**EXCERPTED DATA**.
____________________
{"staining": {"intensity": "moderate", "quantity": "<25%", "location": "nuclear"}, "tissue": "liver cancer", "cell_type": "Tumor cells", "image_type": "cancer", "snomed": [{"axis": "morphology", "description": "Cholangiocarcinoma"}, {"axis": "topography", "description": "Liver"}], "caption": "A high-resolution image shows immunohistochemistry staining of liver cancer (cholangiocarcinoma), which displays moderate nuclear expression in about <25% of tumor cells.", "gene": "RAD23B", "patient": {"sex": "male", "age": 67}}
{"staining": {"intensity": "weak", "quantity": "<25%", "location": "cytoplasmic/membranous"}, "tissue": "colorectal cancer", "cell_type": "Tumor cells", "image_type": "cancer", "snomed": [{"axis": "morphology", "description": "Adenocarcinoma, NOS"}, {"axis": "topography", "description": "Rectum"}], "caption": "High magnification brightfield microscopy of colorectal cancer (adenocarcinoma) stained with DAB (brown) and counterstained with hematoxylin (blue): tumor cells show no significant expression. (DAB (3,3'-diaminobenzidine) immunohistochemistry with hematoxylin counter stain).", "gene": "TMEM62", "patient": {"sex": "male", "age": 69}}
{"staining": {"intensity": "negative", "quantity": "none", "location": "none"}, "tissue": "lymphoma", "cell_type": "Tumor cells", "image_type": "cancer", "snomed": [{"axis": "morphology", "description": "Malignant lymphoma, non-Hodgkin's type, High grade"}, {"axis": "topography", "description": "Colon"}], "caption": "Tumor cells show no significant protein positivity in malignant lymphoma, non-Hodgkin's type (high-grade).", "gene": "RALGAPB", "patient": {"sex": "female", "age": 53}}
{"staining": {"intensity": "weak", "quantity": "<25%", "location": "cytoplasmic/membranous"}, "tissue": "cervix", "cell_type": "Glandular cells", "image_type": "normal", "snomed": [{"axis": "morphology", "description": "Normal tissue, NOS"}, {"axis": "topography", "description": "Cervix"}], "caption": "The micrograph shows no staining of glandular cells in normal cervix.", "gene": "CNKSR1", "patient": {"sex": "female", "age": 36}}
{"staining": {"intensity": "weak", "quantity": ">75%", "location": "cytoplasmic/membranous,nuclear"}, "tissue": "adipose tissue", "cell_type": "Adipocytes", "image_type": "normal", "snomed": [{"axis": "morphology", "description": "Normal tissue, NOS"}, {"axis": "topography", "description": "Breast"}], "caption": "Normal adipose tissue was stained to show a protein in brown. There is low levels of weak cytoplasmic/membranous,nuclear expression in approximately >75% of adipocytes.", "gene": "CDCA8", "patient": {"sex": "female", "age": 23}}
____________________
**PROBLEM DESCRIPTION**. Reproduce each entry from the records above, character for character.

**EXERCISE RESPONSE**.
{"staining": {"intensity": "moderate", "quantity": "<25%", "location": "nuclear"}, "tissue": "liver cancer", "cell_type": "Tumor cells", "image_type": "cancer", "snomed": [{"axis": "morphology", "description": "Cholangiocarcinoma"}, {"axis": "topography", "description": "Liver"}], "caption": "A high-resolution image shows immunohistochemistry staining of liver cancer (cholangiocarcinoma), which displays moderate nuclear expression in about <25% of tumor cells.", "gene": "RAD23B", "patient": {"sex": "male", "age": 67}}
{"staining": {"intensity": "weak", "quantity": "<25%", "location": "cytoplasmic/membranous"}, "tissue": "colorectal cancer", "cell_type": "Tumor cells", "image_type": "cancer", "snomed": [{"axis": "morphology", "description": "Adenocarcinoma, NOS"}, {"axis": "topography", "description": "Rectum"}], "caption": "High magnification brightfield microscopy of colorectal cancer (adenocarcinoma) stained with DAB (brown) and counterstained with hematoxylin (blue): tumor cells show no significant expression. (DAB (3,3'-diaminobenzidine) immunohistochemistry with hematoxylin counter stain).", "gene": "TMEM62", "patient": {"sex": "male", "age": 69}}
{"staining": {"intensity": "negative", "quantity": "none", "location": "none"}, "tissue": "lymphoma", "cell_type": "Tumor cells", "image_type": "cancer", "snomed": [{"axis": "morphology", "description": "Malignant lymphoma, non-Hodgkin's type, High grade"}, {"axis": "topography", "description": "Colon"}], "caption": "Tumor cells show no significant protein positivity in malignant lymphoma, non-Hodgkin's type (high-grade).", "gene": "RALGAPB", "patient": {"sex": "female", "age": 53}}
{"staining": {"intensity": "weak", "quantity": "<25%", "location": "cytoplasmic/membranous"}, "tissue": "cervix", "cell_type": "Glandular cells", "image_type": "normal", "snomed": [{"axis": "morphology", "description": "Normal tissue, NOS"}, {"axis": "topography", "description": "Cervix"}], "caption": "The micrograph shows no staining of glandular cells in normal cervix.", "gene": "CNKSR1", "patient": {"sex": "female", "age": 36}}
{"staining": {"intensity": "weak", "quantity": ">75%", "location": "cytoplasmic/membranous,nuclear"}, "tissue": "adipose tissue", "cell_type": "Adipocytes", "image_type": "normal", "snomed": [{"axis": "morphology", "description": "Normal tissue, NOS"}, {"axis": "topography", "description": "Breast"}], "caption": "Normal adipose tissue was stained to show a protein in brown. There is low levels of weak cytoplasmic/membranous,nuclear expression in approximately >75% of adipocytes.", "gene": "CDCA8", "patient": {"sex": "female", "age": 23}}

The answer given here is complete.